## EXERCISE REQUIREMENTS:
Quote the entire listing below word for word, omitting the pictures.

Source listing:
******
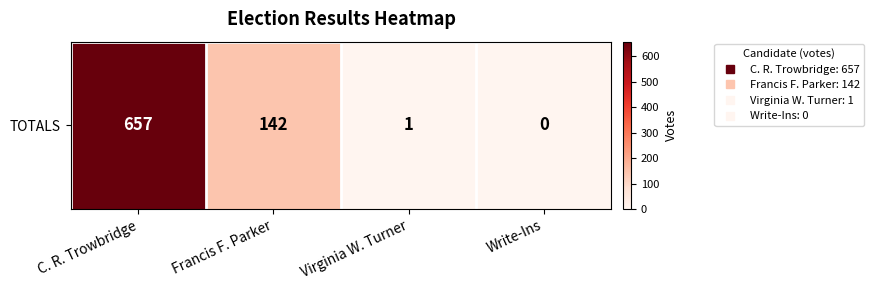

Where is the data nearest to the value 328?

Francis F. Parker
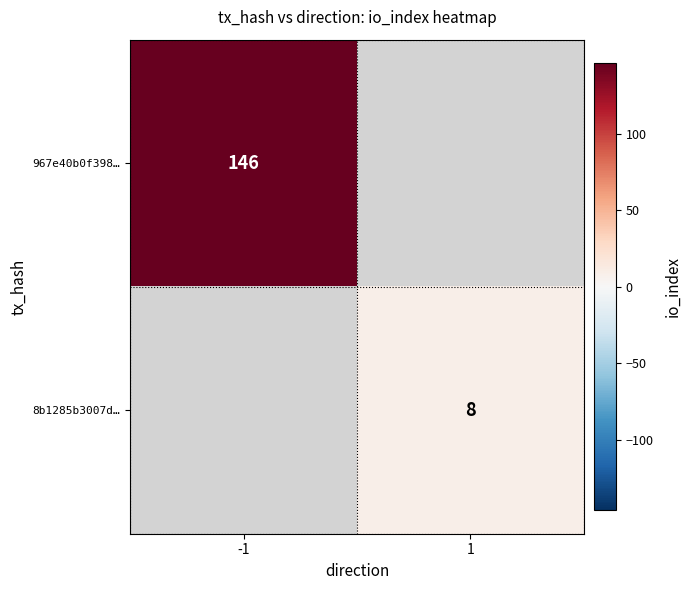

How many distinct data groups are displayed?

2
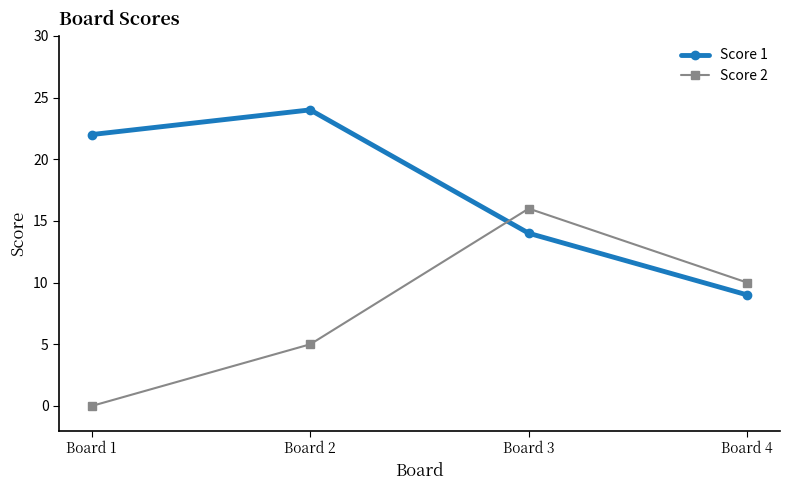

At which category does Score 1 reach its first local peak?

Board 2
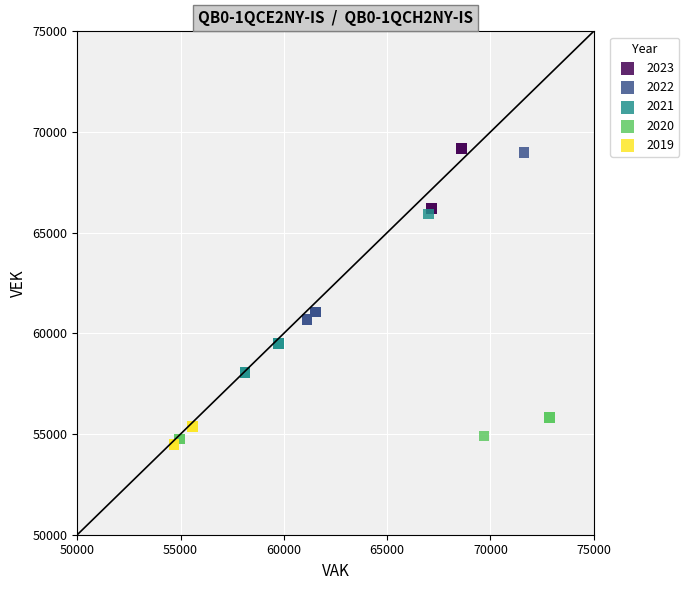

Which series contains the lowest Y value?

2019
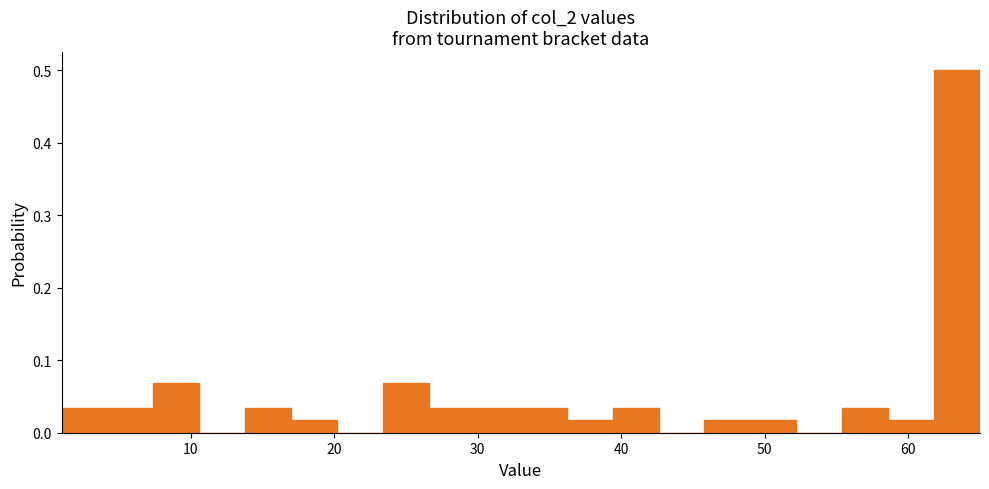

Read against the x-axis, roughly where is the centre of the tallest bar?

63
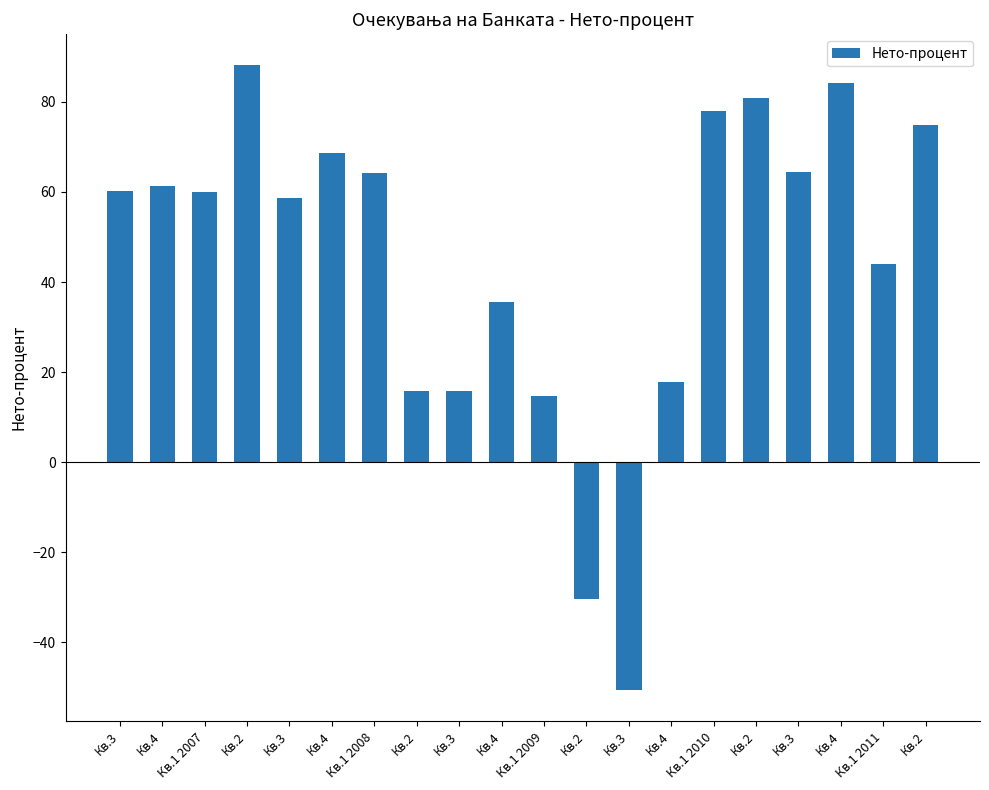

Read the value at Кв.4.

84.3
******
## EXERCISE SOLUTION:
Where is the data nearest to the value 328?

Francis F. Parker

How many distinct data groups are displayed?

2

At which category does Score 1 reach its first local peak?

Board 2

Which series contains the lowest Y value?

2019

Read against the x-axis, roughly where is the centre of the tallest bar?

63

Read the value at Кв.4.

84.3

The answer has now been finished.